WRITTEN TASK. Return the lines below verbatim, from the start of the records through the line that contains "Aligner in country.".

------ DATA EXTRACT

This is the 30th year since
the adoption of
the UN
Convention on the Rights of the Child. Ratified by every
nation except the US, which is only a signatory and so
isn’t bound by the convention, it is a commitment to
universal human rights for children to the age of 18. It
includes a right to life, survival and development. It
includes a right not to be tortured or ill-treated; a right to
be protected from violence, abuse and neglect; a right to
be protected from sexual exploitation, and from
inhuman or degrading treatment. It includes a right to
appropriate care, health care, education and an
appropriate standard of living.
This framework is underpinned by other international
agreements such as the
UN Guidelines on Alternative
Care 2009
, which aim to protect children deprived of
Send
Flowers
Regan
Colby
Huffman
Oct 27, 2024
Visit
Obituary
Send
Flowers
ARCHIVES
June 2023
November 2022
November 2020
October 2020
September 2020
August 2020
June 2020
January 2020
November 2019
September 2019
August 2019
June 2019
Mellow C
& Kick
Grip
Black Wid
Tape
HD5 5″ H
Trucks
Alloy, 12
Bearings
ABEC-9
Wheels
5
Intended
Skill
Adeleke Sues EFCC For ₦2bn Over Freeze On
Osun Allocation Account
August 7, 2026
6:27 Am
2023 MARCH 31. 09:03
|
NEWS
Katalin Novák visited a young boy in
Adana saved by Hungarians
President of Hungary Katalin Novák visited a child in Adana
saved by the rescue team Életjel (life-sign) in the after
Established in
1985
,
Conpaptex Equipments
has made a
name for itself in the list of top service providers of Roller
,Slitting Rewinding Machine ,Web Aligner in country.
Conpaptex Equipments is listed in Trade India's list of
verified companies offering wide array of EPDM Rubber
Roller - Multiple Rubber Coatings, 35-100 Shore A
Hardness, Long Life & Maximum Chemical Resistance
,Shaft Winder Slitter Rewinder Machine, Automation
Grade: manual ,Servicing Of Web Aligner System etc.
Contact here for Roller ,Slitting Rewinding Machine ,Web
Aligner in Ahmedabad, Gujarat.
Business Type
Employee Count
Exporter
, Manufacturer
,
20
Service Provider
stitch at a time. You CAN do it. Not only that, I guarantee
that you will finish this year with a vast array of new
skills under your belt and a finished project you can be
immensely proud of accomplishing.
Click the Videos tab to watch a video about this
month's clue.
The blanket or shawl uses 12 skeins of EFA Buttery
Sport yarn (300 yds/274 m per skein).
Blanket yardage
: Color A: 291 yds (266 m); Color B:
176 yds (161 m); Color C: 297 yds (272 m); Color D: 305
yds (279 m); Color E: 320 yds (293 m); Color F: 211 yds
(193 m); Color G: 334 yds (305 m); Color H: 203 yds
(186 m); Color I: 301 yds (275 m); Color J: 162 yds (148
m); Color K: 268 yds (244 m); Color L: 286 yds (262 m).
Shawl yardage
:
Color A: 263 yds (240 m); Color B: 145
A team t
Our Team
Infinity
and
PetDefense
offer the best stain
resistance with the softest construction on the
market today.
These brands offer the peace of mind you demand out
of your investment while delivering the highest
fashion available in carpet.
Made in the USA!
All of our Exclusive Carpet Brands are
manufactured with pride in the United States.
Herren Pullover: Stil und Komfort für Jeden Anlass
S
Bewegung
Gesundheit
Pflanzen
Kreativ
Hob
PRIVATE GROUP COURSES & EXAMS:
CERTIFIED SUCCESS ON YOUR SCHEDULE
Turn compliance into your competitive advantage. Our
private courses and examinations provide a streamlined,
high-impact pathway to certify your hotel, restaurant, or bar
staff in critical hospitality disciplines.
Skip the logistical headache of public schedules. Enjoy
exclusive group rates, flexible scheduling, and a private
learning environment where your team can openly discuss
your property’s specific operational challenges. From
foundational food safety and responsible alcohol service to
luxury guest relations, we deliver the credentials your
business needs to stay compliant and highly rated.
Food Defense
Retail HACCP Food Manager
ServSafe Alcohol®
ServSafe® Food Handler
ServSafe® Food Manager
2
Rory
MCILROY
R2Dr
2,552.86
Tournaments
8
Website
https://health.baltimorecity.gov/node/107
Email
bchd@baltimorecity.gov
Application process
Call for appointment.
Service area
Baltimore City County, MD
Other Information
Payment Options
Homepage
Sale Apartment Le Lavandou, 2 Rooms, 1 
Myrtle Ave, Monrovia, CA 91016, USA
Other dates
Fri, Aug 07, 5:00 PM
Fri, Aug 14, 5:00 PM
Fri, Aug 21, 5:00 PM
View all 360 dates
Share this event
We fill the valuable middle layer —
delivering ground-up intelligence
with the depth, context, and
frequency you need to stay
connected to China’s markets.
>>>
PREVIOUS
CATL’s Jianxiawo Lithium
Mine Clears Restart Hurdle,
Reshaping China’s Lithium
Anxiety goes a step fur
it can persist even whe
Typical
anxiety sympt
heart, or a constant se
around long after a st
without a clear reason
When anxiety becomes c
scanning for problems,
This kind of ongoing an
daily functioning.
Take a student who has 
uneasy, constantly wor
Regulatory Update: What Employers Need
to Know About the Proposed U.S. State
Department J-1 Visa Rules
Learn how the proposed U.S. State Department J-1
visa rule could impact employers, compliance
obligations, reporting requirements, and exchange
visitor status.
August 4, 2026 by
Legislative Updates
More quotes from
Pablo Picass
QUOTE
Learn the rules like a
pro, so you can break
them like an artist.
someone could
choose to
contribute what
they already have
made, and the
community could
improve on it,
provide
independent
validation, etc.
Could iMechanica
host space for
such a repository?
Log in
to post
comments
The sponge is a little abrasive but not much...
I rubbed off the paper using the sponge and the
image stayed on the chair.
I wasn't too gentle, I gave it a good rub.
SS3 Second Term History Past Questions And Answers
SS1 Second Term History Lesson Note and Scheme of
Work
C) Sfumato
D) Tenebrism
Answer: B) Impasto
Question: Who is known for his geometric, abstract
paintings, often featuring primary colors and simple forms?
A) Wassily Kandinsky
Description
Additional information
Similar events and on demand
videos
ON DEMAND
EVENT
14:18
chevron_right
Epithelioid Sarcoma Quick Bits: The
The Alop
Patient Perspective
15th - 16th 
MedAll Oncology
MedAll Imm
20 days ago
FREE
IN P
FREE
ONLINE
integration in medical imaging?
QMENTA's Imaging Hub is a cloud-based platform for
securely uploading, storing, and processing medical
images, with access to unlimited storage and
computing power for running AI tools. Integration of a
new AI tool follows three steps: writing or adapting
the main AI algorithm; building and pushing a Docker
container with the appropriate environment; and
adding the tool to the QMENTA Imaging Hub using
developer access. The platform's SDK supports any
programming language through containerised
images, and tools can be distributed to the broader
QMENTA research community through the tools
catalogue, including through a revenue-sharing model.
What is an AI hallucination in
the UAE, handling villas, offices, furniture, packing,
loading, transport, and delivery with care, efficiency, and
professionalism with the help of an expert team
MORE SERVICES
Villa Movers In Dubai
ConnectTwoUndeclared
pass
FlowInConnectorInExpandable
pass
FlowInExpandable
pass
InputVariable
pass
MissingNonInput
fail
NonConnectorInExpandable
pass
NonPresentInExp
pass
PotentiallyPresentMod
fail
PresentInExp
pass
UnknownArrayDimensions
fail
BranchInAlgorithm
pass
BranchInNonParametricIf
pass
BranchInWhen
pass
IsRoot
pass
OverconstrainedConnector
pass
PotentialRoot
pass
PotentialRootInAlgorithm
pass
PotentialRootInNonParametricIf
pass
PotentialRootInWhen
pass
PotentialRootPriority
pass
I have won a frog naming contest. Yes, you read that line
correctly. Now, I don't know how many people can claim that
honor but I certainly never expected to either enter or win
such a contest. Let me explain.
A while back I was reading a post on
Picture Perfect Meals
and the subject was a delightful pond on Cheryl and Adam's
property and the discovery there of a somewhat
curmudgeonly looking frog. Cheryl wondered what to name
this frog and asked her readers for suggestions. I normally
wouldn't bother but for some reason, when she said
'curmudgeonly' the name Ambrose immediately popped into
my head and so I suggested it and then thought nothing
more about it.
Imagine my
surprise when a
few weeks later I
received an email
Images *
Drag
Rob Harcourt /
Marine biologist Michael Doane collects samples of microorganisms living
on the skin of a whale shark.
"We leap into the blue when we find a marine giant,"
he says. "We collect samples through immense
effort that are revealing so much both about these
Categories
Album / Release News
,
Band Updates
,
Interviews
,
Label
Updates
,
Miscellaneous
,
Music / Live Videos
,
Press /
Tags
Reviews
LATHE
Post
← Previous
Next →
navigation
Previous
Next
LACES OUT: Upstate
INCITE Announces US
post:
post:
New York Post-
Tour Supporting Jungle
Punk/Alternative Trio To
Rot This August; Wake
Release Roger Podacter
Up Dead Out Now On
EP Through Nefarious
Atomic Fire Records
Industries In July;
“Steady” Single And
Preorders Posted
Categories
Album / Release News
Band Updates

------------

RESPONSE AREA.
This is the 30th year since
the adoption of
the UN
Convention on the Rights of the Child. Ratified by every
nation except the US, which is only a signatory and so
isn’t bound by the convention, it is a commitment to
universal human rights for children to the age of 18. It
includes a right to life, survival and development. It
includes a right not to be tortured or ill-treated; a right to
be protected from violence, abuse and neglect; a right to
be protected from sexual exploitation, and from
inhuman or degrading treatment. It includes a right to
appropriate care, health care, education and an
appropriate standard of living.
This framework is underpinned by other international
agreements such as the
UN Guidelines on Alternative
Care 2009
, which aim to protect children deprived of
Send
Flowers
Regan
Colby
Huffman
Oct 27, 2024
Visit
Obituary
Send
Flowers
ARCHIVES
June 2023
November 2022
November 2020
October 2020
September 2020
August 2020
June 2020
January 2020
November 2019
September 2019
August 2019
June 2019
Mellow C
& Kick
Grip
Black Wid
Tape
HD5 5″ H
Trucks
Alloy, 12
Bearings
ABEC-9
Wheels
5
Intended
Skill
Adeleke Sues EFCC For ₦2bn Over Freeze On
Osun Allocation Account
August 7, 2026
6:27 Am
2023 MARCH 31. 09:03
|
NEWS
Katalin Novák visited a young boy in
Adana saved by Hungarians
President of Hungary Katalin Novák visited a child in Adana
saved by the rescue team Életjel (life-sign) in the after
Established in
1985
,
Conpaptex Equipments
has made a
name for itself in the list of top service providers of Roller
,Slitting Rewinding Machine ,Web Aligner in country.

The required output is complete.